What you are asked to do —
Rewrite the stretch of the cervical spine diagnosis text from "The structural diagnostic process starts" through "and moving cephalad.", replacing "cephalad" with "toward the head".

Selected text —
:::

Structural Diagnosis

The anatomy and biomechanics of the cervical spine result in five somatic dysfunctions.  The typical cervical segments (C3-C7) have non-neutral dysfunction with either a forward-bending or backward-bending restriction together with a coupled side-bending and rotation restriction to the same side (Type II motion).

At the atlantoaxial (C1-C2) junction, the primary somatic dysfunction is that of restriction of rotation to one side or the other.  While there may be minor forward/backward-bending and side-bending components to the rotational restriction, adequate treatment to the rotational restriction restores the minor movement motion simultaneously.

At the occipitoatlantal (C0-C1) junction, there are two dysfunctions possible.  There will either be forward-bending or backward-bending restriction with coupled side-bending and rotation to opposite side (Type I motion).

The structural diagnostic process starts by identifying levels of palpable deep muscle hypertonicity.  This identifies segments that need motion testing.  The diagnostic and the therapeutic processes seem to be most satisfactory by beginning from below and moving cephalad.

The bony landmark of most value in the typical cervical segment is the articular pillar.  They are palpated in the deep fascial groove between the semispinalis medially and the cervical longissimus laterally.  The paired examiner’s fingers can localize to the right and left articular pillars of any given cervical segment and introduce motion testing.

The typical cervical segment pillar is the size of the examiner’s finger pad.  The identification of the articular pillars begins by first identifying the spinous process of C2 and C7.  The C2 spinous process is the first bony prominence in the midline caudad to the external occipital protuberance (inion).  The spinous process of C7 (vertebra prominens) is the spinous process that remains palpable during cervical backward-bending.  The articular pillars of C2 and C7 are at the same level as the spinous processes.  Placing the examiner’s fingers between the pillars of C2 and C7 puts the finger pads in contact with with C3, C4, C5, and C6.  This provides the ability to localize to any specific cervical segment.  The structural diagnostic process can be performed in patients in both sitting and supine positions.

:::

Data listing —
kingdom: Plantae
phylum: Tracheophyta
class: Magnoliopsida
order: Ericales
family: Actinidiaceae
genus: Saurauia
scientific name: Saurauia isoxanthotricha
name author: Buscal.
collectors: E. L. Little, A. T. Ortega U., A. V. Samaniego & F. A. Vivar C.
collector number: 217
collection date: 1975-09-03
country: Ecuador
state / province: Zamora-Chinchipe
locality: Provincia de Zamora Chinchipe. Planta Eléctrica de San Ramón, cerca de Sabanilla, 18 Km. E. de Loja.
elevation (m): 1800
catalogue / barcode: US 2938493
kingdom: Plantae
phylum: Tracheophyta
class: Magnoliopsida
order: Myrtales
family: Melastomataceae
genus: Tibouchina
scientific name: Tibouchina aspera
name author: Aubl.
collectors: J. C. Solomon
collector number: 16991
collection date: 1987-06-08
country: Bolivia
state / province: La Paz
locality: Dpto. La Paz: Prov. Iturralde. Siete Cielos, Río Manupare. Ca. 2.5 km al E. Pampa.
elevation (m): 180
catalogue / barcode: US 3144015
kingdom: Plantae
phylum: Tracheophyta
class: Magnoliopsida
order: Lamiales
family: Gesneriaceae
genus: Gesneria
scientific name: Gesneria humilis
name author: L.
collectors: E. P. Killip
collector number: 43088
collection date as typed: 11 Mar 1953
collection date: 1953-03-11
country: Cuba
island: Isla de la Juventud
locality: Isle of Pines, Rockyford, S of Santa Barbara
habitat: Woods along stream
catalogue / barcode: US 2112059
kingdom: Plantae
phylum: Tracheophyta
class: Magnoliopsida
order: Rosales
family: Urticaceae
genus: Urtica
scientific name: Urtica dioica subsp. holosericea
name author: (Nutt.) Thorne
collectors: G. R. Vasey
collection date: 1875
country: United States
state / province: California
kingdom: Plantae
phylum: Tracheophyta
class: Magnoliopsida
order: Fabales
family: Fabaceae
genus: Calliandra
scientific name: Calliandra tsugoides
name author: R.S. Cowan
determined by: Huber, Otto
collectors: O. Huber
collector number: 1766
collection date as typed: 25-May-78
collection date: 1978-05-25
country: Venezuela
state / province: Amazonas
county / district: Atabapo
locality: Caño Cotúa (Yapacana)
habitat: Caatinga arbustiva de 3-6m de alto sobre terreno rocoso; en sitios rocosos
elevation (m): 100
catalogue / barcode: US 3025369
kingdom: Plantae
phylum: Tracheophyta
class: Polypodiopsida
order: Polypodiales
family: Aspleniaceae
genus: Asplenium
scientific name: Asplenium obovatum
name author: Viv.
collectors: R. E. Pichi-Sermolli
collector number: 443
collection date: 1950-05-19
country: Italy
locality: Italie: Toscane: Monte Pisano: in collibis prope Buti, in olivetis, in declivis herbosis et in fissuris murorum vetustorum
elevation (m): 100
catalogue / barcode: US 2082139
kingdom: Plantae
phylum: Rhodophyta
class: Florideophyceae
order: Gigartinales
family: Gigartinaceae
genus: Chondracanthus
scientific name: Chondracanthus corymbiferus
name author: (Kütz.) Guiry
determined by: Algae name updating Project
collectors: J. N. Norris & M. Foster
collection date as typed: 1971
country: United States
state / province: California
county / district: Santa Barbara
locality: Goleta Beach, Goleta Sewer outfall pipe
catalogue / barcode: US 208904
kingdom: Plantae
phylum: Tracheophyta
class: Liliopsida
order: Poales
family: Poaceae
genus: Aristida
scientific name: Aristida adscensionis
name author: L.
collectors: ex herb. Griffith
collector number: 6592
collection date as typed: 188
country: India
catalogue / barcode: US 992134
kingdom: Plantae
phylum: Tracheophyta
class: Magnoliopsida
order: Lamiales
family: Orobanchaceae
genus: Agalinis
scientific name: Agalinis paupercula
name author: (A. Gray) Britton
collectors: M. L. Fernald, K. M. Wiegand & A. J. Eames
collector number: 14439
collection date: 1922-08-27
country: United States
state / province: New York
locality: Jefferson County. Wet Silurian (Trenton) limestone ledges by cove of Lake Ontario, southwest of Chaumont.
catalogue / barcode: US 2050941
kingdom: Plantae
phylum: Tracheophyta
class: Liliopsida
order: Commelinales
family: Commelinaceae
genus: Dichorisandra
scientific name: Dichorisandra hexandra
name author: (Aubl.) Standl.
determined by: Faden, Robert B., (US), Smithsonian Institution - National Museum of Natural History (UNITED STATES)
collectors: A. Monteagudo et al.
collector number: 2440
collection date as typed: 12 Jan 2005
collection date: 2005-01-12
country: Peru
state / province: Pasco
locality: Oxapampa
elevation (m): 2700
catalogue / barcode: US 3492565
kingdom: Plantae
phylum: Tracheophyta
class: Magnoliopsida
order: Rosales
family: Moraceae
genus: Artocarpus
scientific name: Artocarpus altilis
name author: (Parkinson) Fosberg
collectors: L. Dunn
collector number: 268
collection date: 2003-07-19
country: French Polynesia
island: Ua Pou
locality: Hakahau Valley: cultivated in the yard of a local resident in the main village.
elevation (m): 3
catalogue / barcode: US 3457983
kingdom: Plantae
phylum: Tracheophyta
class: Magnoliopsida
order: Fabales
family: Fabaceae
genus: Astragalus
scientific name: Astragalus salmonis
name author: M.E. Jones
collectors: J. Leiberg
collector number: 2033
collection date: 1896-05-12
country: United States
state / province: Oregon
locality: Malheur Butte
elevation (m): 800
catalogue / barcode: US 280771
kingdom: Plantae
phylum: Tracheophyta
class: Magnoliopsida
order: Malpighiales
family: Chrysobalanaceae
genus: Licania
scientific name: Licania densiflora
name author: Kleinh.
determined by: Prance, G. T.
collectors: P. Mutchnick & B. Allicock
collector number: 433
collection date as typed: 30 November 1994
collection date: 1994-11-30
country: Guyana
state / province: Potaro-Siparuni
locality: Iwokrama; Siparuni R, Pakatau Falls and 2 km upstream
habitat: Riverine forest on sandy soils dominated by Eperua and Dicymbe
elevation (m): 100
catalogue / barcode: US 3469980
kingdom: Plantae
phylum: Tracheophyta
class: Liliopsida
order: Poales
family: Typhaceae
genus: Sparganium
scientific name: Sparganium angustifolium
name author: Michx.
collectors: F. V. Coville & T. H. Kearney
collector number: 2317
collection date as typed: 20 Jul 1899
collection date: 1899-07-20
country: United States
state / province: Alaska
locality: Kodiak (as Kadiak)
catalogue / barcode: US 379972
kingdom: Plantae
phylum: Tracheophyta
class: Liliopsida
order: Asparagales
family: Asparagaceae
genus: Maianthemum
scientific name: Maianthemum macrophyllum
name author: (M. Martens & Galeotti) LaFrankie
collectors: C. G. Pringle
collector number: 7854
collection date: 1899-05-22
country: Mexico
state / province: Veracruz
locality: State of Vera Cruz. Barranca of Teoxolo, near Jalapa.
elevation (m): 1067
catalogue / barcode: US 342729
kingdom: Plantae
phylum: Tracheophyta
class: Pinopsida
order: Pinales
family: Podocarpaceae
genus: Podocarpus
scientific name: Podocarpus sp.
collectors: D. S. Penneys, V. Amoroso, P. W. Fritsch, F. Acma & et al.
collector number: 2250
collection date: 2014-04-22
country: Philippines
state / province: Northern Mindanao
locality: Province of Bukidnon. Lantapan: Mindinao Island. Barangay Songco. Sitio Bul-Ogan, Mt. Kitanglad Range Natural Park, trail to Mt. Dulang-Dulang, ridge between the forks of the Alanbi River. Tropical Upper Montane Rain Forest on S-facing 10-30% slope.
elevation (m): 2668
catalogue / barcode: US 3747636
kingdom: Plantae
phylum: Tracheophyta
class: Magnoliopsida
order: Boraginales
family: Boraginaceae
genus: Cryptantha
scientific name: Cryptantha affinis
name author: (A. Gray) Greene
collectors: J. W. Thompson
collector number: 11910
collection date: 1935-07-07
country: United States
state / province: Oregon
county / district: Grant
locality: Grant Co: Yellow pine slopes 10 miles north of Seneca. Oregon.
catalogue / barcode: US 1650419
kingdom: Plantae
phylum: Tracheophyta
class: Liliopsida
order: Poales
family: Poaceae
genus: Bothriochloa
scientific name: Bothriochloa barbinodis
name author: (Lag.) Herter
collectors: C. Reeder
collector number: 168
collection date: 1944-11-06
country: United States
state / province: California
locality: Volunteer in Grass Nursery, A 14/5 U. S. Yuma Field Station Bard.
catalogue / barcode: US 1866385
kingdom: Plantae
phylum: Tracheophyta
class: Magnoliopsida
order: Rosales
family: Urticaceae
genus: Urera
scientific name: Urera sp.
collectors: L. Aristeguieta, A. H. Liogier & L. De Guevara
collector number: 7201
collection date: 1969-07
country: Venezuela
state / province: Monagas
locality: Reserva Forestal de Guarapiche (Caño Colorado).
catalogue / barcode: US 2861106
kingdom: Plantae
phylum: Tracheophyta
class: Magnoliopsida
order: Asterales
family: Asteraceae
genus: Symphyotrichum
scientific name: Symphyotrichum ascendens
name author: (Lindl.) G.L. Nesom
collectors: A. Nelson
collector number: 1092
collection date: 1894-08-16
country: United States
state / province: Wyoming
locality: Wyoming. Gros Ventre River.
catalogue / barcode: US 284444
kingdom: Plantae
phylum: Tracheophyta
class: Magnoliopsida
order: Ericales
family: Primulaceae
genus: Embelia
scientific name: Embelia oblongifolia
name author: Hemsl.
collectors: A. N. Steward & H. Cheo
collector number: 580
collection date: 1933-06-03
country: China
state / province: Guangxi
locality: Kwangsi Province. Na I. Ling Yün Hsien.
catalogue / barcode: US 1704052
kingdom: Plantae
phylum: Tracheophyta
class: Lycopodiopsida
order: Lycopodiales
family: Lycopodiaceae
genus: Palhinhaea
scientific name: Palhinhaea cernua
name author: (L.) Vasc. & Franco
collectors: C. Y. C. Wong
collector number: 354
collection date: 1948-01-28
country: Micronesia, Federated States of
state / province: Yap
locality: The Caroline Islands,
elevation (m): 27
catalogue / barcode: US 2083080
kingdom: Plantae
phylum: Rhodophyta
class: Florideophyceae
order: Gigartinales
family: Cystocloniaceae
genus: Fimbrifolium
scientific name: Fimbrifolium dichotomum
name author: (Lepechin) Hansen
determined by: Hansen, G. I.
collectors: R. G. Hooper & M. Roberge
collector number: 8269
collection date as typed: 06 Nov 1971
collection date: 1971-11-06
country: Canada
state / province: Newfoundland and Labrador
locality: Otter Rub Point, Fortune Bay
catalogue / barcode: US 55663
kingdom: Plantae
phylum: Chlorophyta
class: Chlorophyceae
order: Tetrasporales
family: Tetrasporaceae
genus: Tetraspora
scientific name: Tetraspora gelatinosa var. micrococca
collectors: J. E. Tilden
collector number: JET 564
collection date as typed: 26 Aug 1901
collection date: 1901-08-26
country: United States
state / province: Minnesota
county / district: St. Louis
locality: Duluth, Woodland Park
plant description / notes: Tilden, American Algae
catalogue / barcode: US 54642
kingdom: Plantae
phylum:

:::

Exercise output —
The structural diagnostic process starts by identifying levels of palpable deep muscle hypertonicity.  This identifies segments that need motion testing.  The diagnostic and the therapeutic processes seem to be most satisfactory by beginning from below and moving toward the head.